CONTRATAPA
› Por Beatriz G. Suarez
En 2002 la laguna de Melincué creció tanto tanto que casi arrasa al pueblo y se lo lleva al más allá.
Avanzó el agua negra llena de yodo y odio, odio yodo mezclando con inclemencia climática y pasado furioso, entre Leonardo Favio y la noche que fue Tormenta al club Náutico, la noche en que nosotras crecíamos en malla.
Hoy el pueblo pasó de casi no a casino; decían que si se ponía la oreja en el piso de la iglesia podía escucharse el murmullo de un río subterráneo que alimentaba la laguna (¿y por eso la hacía infinita?) y hoy, lejos de los indios Ranqueles, la teoría del ojo de mar y el hotel amarillo, uno camina el borde húmedo y un aire de importancia se respira, picante y publicista.
Eran el sesenta y pico, no avizorábamos ser grandes y en la canasta de asados estaban Teresa, Miguel, mis Tatos, mi mamá, Dante, y mi hermana más chica, siempre chica y difícil. No sabíamos que se iba a inundar y a recuperar después.

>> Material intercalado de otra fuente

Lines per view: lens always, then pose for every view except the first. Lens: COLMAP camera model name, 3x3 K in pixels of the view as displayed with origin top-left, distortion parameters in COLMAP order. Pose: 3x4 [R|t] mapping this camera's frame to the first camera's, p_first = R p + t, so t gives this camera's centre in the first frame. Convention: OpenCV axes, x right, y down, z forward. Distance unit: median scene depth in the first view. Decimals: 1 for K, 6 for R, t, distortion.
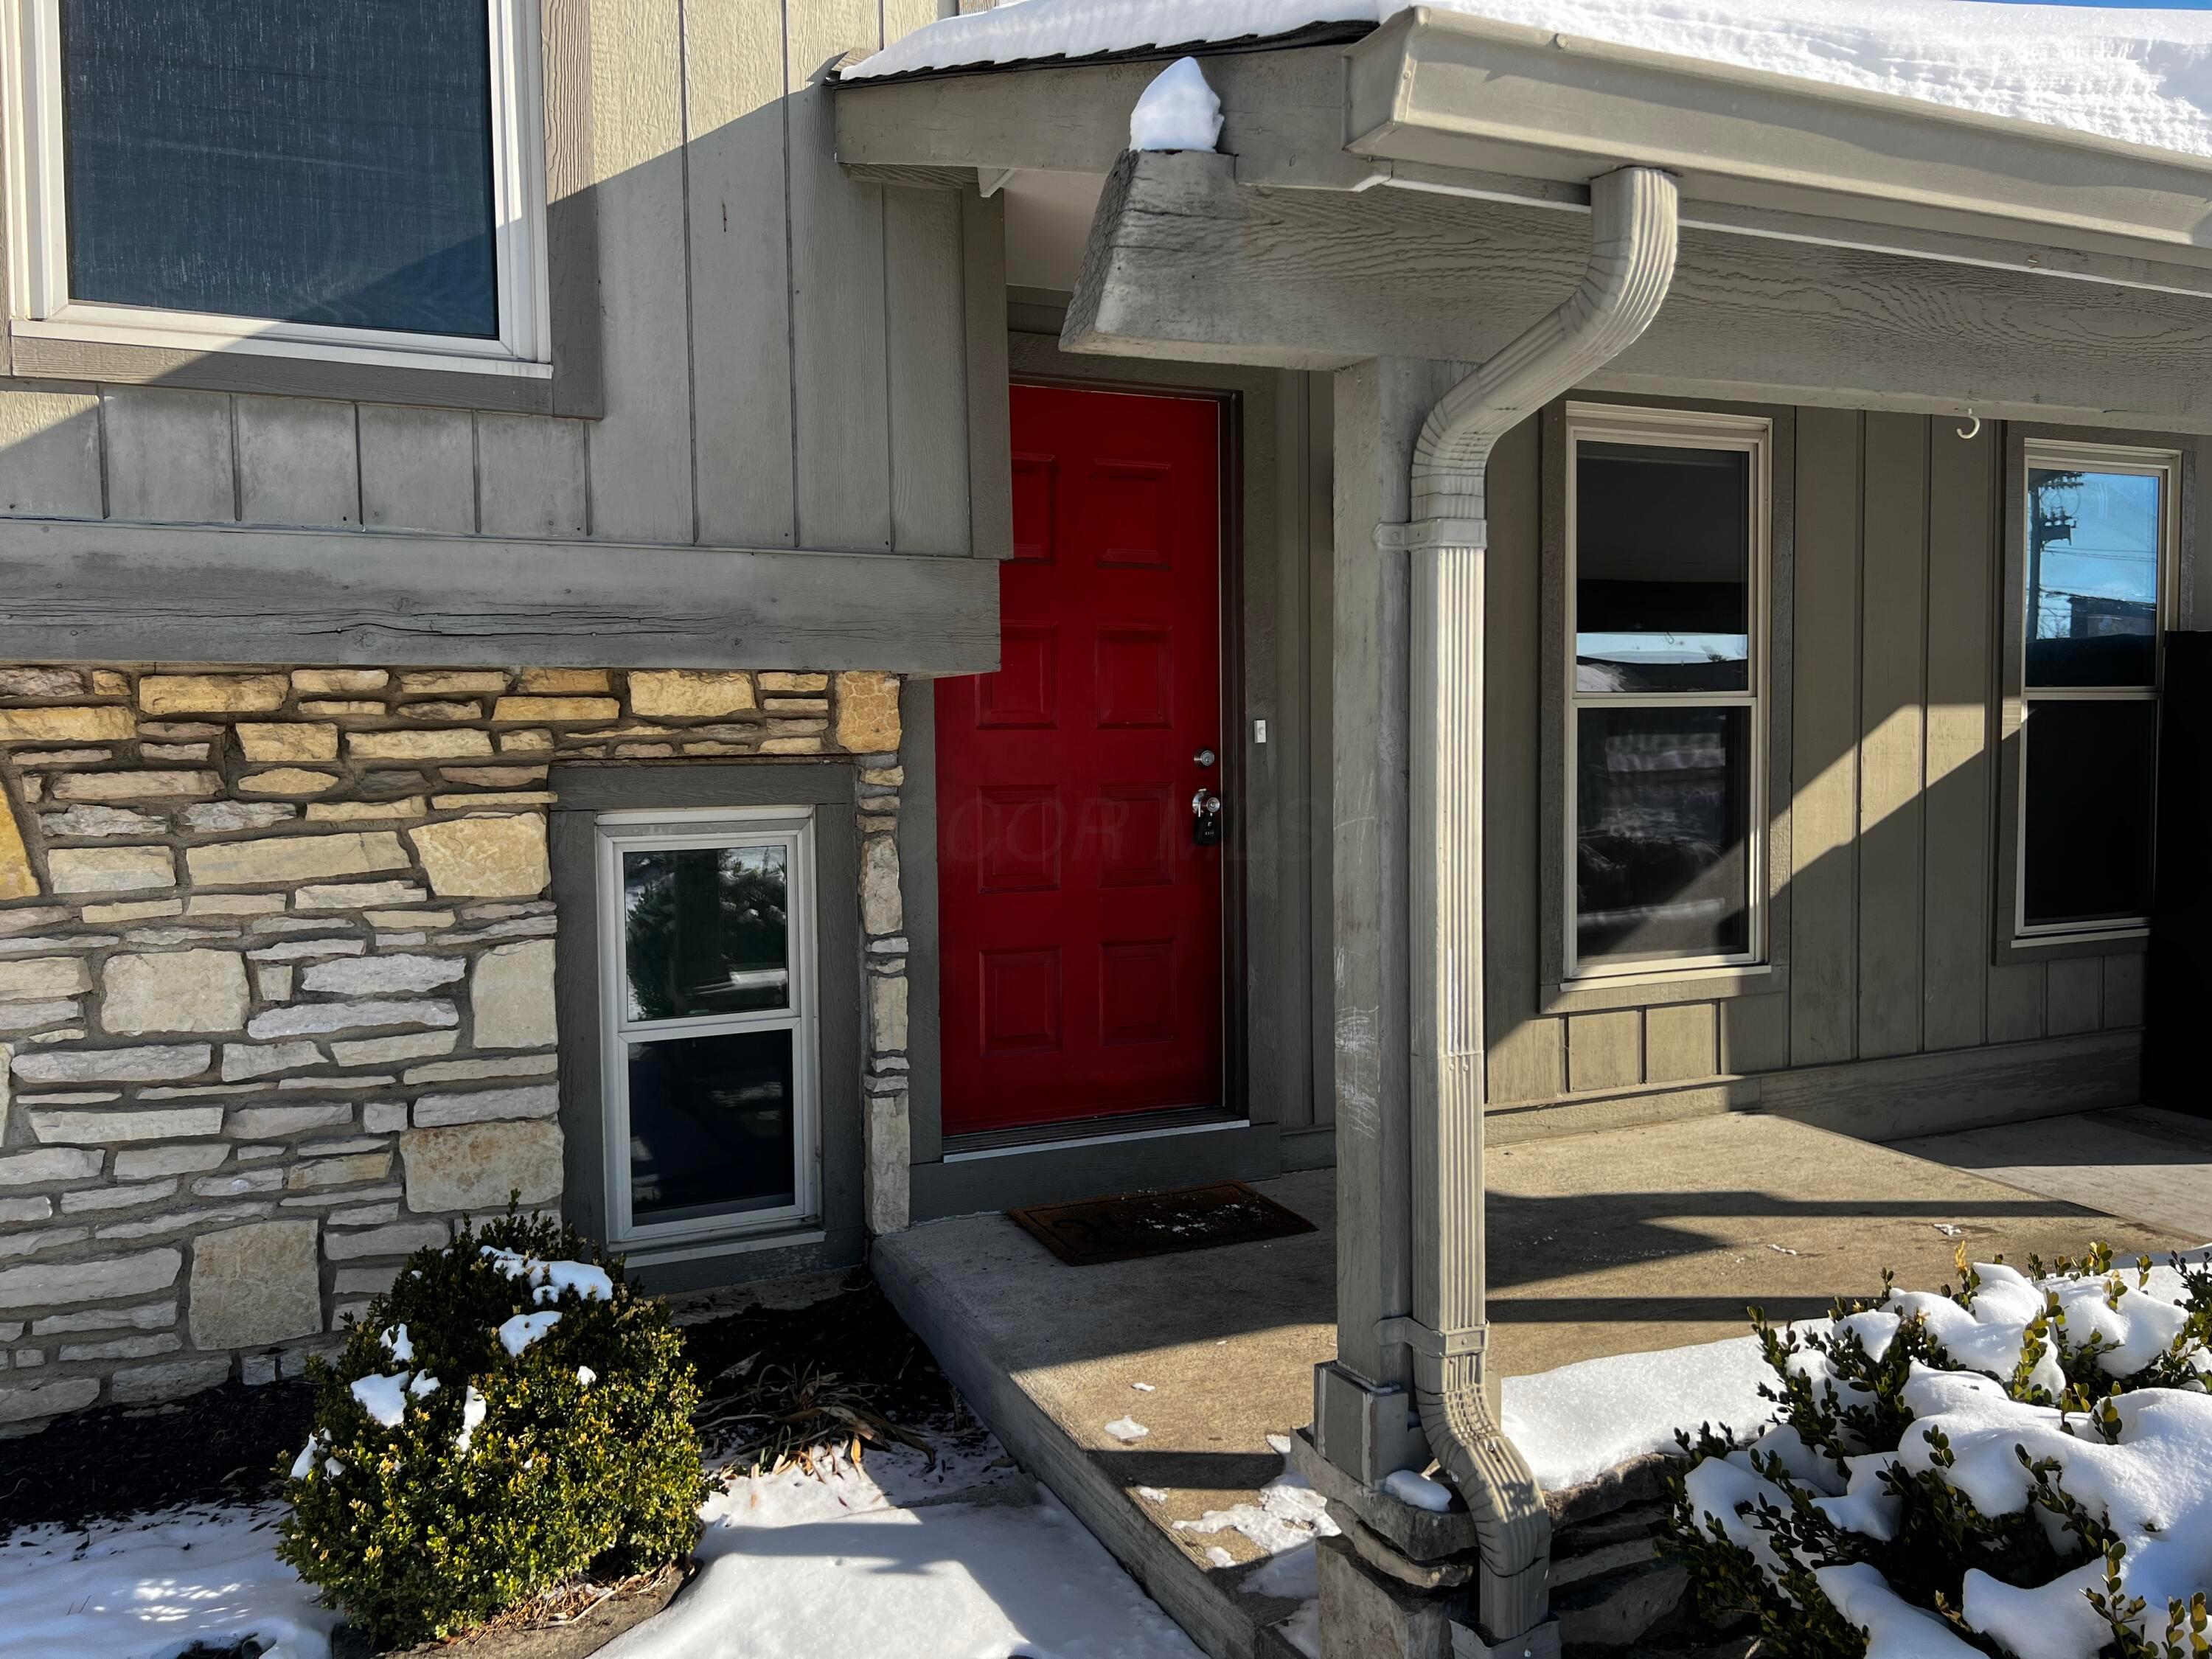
lens RADIAL K [[1681.2, 0, 1089.2], [0, 1681.2, 828.9], [0, 0, 1]] dist [0.032323, -0.003613]
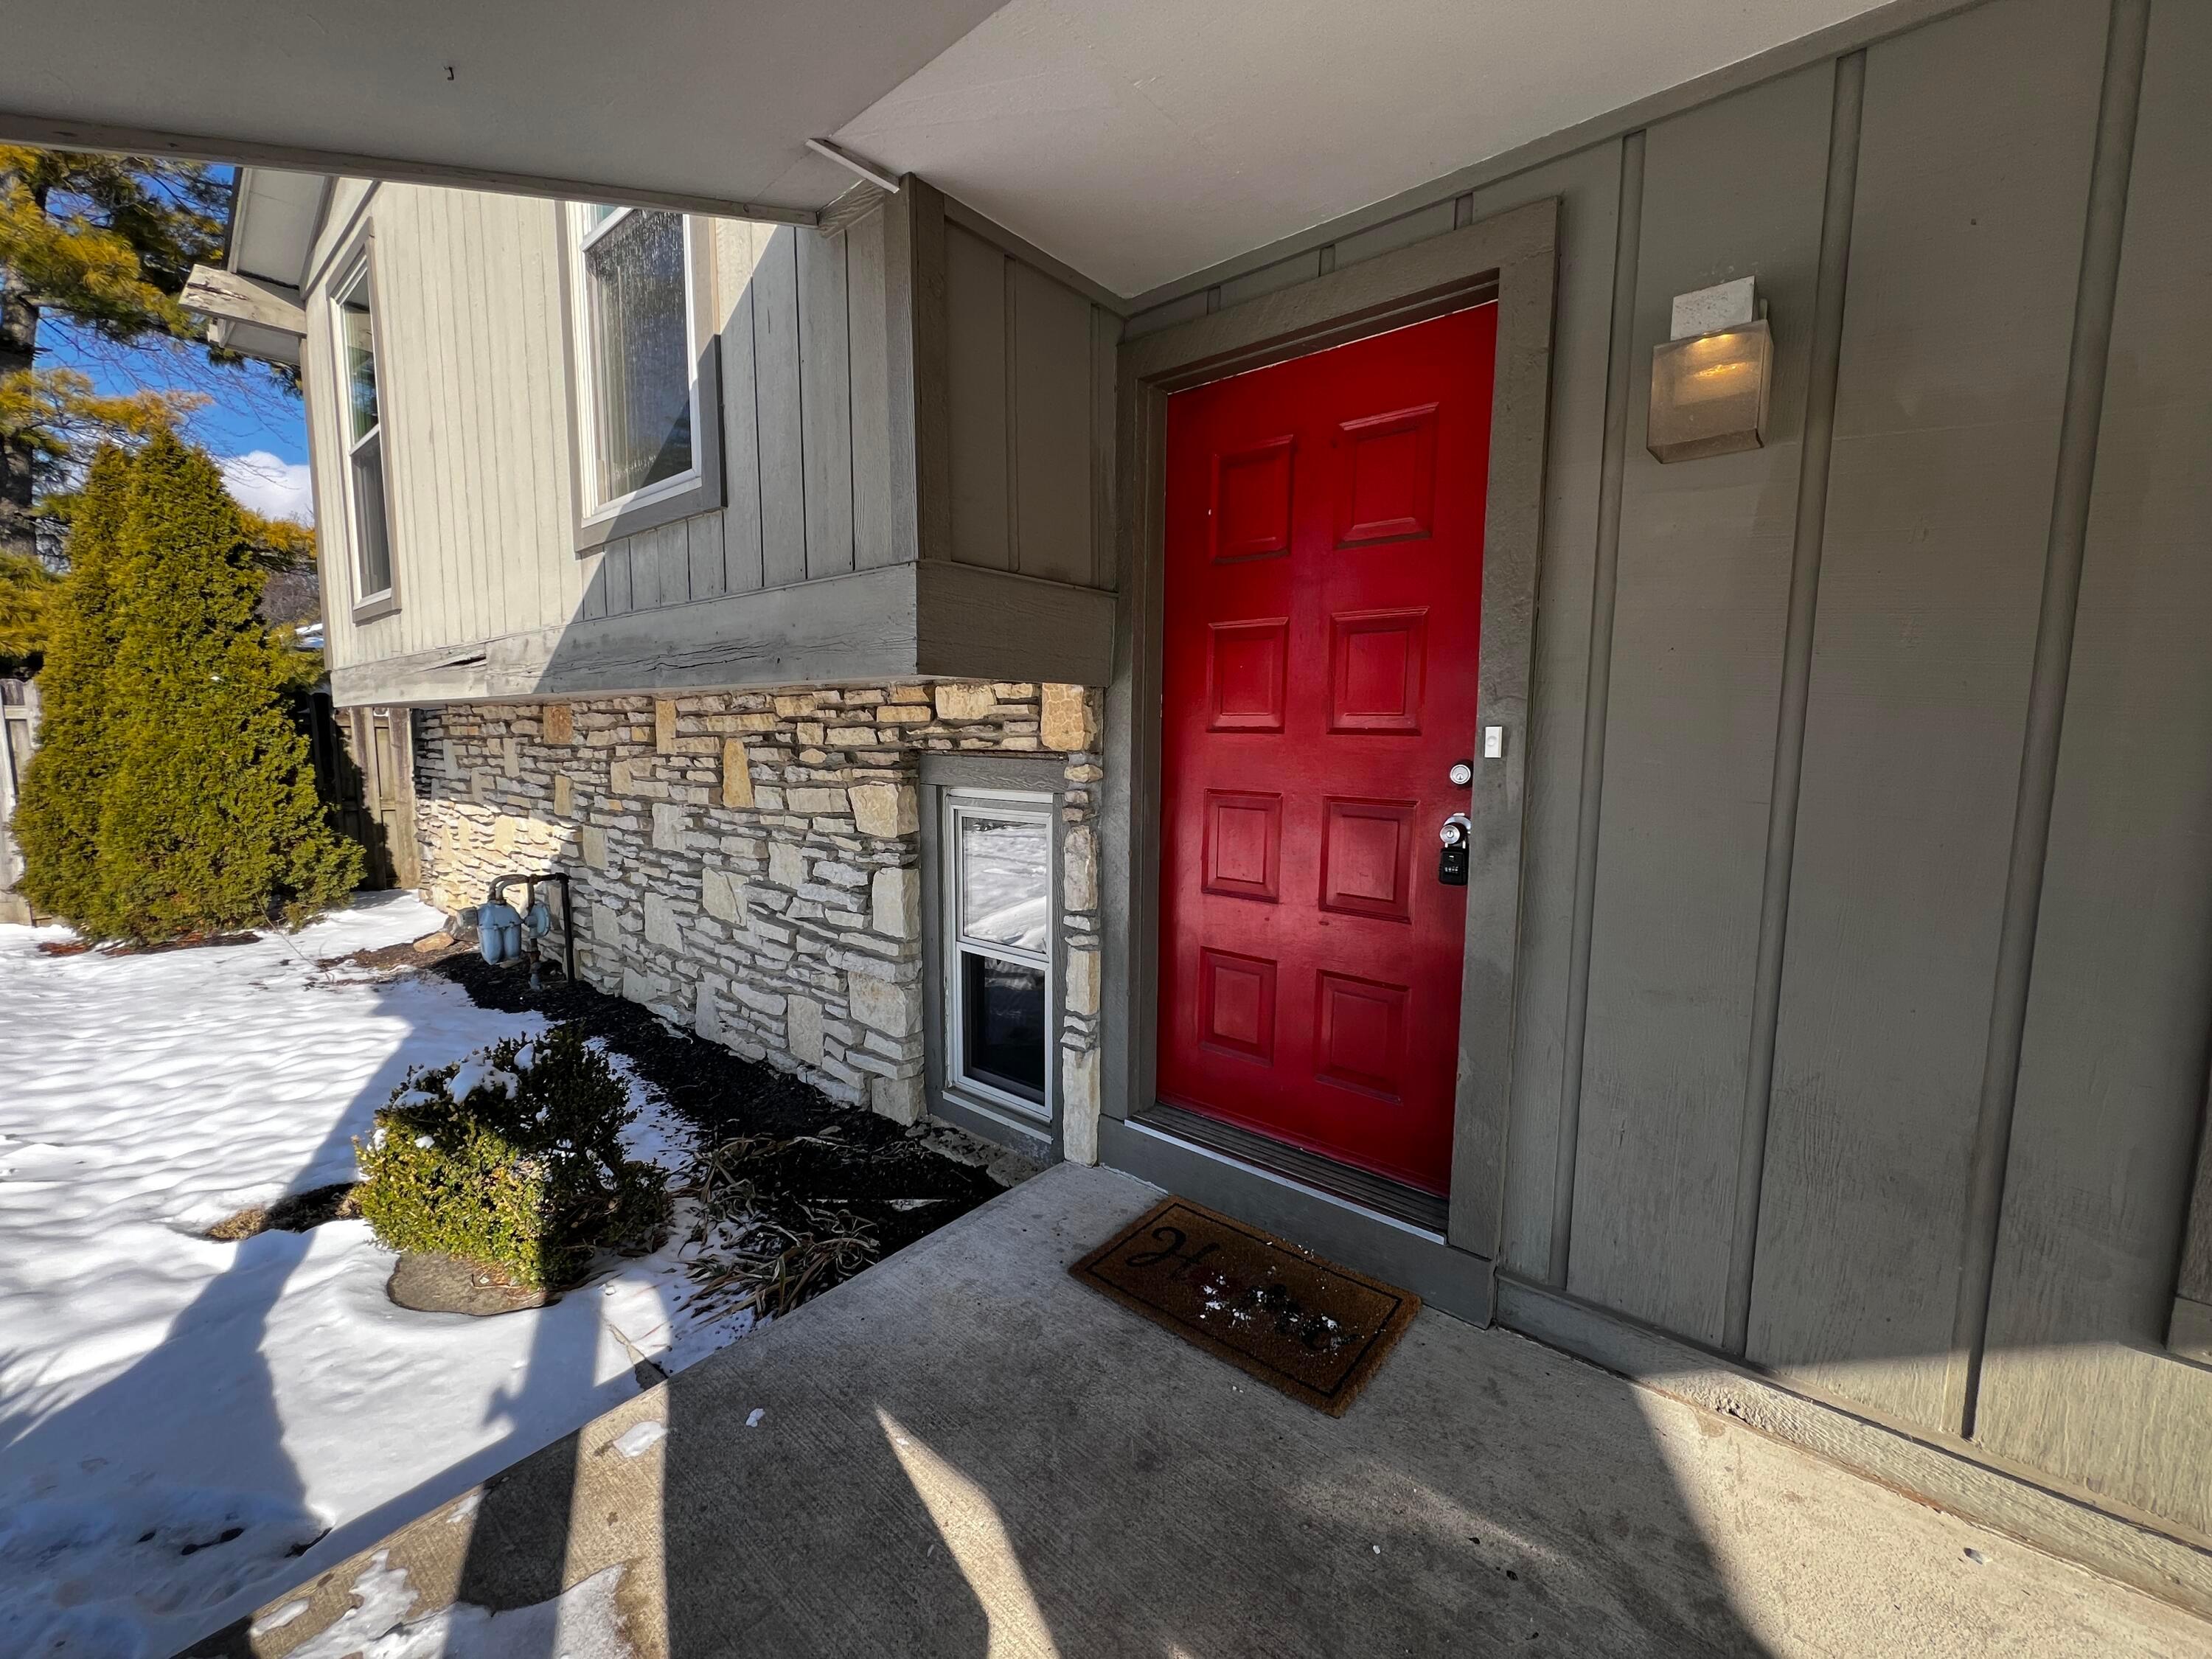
lens RADIAL K [[886.7, 0, 1102.1], [0, 886.7, 829.6], [0, 0, 1]] dist [-0.001742, 0.000588]
pose [[0.429202, 0.114727, -0.895893, 0.469971], [-0.062274, 0.993298, 0.097366, -0.058507], [0.901059, 0.014001, 0.433470, 0.844323]]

El hotel de Esther Tacconi, con 34 habitaciones y una explosión musical por sábado, estaba ahí, en el tumulto nos hacíamos grandes porque el aire de San Urbano era gratis y el futuro tozudo.
El pueblo de Melincué pasó de casi no a casino y en el medio transcurrieron la infancia, la adolescencia. Desde la adultez escribo.
Hoy hay avistaje de aves, antes existían flamencos raros, locamente rosa.
Hoy vienen desde Perú, antes viajaban desde Wheelwright hasta allí para hacernos felices en la siesta del domingo regulada en la panza de mi abuelo, socio del Náutico con carnet azul y foto redondita.
¿Dónde estás Melincué sin código urbano, sin cabañas, sin edificio ni palmeras de Miami? ¿Dónde quedaron los años de esperar a Horacio Guarany en la isla (ese rizoma de pueblo levísimo y sincero)?
Una municipalidad de gaviotas mira firme el horizonte, una rana mendiga terreno; agotada, la laguna marrón me trae un depósito de llanto que querría no ver, no tocar, no sentir.
¿Dónde estás Melincué de aquellos años, arrugando mi corazón de tanto amor a la parrilla? ¿dónde está mi hermana flaca? ¿dónde estoy yo ahora que no la tengo?
Uno entra a la localidad actual y alguien acaricia un privilegio, la recorre en limusina.
¿Qué pasó? ¿bajó el agua o nuestras emociones?
Los ravioles de Esther flotan, el oro general de los setenta también.
Los que fuimos no somos ya los mismos.
Pero una ficha juega aún en aquellas ruletas de los primeros dones.